Based on a script rejected by virtually all film related institutions in Poland, prepared by an anarchic collective of twelve, shot within three weeks, with no budget at all, with a travel case of old, mostly broken photo lens, this was the exercise in sovereignty and artistic independence. After months of hopeless struggle, cinema forced me to live again.
Opened, edgy, ambiguous, unpredictable, divisive, erratic. Free of any production restraints. Pleasing neither a mass audience nor a festival hipster. Breathlessly looking for a new audience. More an experimental novel, than a conventional film.

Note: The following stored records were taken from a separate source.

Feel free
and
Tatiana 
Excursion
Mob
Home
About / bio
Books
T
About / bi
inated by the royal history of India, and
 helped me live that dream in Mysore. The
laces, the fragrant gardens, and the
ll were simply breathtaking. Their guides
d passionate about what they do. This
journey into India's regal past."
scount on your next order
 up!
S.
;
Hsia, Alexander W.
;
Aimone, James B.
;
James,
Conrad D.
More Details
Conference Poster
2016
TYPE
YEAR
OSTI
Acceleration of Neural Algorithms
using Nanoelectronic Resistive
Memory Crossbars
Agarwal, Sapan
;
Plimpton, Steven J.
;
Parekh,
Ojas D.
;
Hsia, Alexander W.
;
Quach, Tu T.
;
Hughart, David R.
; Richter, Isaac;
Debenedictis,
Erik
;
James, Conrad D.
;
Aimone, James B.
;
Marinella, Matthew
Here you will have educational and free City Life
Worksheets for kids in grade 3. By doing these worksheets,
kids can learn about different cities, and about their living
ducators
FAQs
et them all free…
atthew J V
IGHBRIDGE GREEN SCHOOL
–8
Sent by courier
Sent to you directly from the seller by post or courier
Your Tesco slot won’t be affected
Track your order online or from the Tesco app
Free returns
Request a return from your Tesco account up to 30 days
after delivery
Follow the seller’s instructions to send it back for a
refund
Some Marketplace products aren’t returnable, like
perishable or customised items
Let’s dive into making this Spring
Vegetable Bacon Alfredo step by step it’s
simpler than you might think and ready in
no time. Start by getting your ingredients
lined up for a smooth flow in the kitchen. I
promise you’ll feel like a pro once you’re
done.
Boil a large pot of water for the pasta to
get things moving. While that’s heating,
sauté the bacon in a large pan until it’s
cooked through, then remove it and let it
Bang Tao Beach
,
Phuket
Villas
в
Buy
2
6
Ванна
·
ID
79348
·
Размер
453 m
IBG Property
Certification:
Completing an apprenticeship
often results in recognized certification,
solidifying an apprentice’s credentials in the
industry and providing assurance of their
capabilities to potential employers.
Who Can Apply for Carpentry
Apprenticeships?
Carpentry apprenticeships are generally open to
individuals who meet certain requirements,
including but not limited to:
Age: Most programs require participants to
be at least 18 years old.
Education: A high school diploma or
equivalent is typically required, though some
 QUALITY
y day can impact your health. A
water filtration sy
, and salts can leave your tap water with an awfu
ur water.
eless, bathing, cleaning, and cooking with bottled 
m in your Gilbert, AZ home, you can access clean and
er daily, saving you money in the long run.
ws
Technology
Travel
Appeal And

I did it with two young Rene Pollesch actors. Tomek, my equal, one of the few openly gay actors in Poland and Agnieszka, the best actress of her generation. I love them and the freshness they bring onto the screen.

“The way we are and the way we live is just like the world around us. Just like the people are.” – says Jan to his guests. He wants them to understand that one cannot always act as a guardian of every ethical value. And that immorality is a human attribute, and in fact quite a common one. Particularly in the moments of fear, uncertainty or war. Yet, is this a sufficient justification for the crime committed many years ago? Undoubtedly not. The most severe punishment for a criminal – that is if he has a conscience – is the fact that he will have to live on with the awareness of a crime committed in the past. He will have to remember it. As long as he stays alive. No wonder then that Jan is praying for his own death.
Life is a punishment for anyone who is supposed to be the carrier of truth, remembrance and the past – it must be quite tough to be in his shoes. But the need to strive for the truth can also overpower you with obsession. Settling accounts with the past even if it does not bring any consolation creates a sense of obligation. Karolina is Jewish. In Jan’s house the crime was committed on defenseless Jews and this secret has never come to light. Does digging up the past help one understand the reasons behind his actions? And is the sense of justice – or of revenge – always well-meant?
Economical in dialogues, the film will not let you to break free from questions. The key triangle: Ksawery – Jan – Karolina will be overwhelmed by helplessness. Simply because there is no way out of the circumstances they are involved in. You can chase the old times (the past) but you still need to cope with your life ‘here and now’. And the presence is always far more important even if it is ghastly unbearable. This is why our daily rituals (like eating, sleeping or washing) are so crucial: it’s through the monotony of everyday routines that we can notice the sanctity of life. This however does not guarantee any kind of idyll. Arcadia can only materialize in a place where kalós kai agathós (classical Greek kalokagathia: kalos / beautifull + kai / and + agathos / good) are harmoniously balanced.